▶ [Transcribed page contents]
--*--

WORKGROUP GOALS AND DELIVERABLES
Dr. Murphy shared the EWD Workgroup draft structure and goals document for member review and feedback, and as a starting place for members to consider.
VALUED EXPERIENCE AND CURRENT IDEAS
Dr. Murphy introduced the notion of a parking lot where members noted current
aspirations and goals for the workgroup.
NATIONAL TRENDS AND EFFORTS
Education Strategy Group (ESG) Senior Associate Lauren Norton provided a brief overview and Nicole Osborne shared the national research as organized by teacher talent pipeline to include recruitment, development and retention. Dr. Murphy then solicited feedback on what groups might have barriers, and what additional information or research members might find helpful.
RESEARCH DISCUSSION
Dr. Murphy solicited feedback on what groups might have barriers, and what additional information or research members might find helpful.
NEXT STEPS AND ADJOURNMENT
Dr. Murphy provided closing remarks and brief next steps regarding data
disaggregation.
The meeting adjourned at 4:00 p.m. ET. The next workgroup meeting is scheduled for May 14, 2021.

--*--

Among the lines of the data above, count those holding "brief" and state only the number.

▶ [TASK RESULT]
2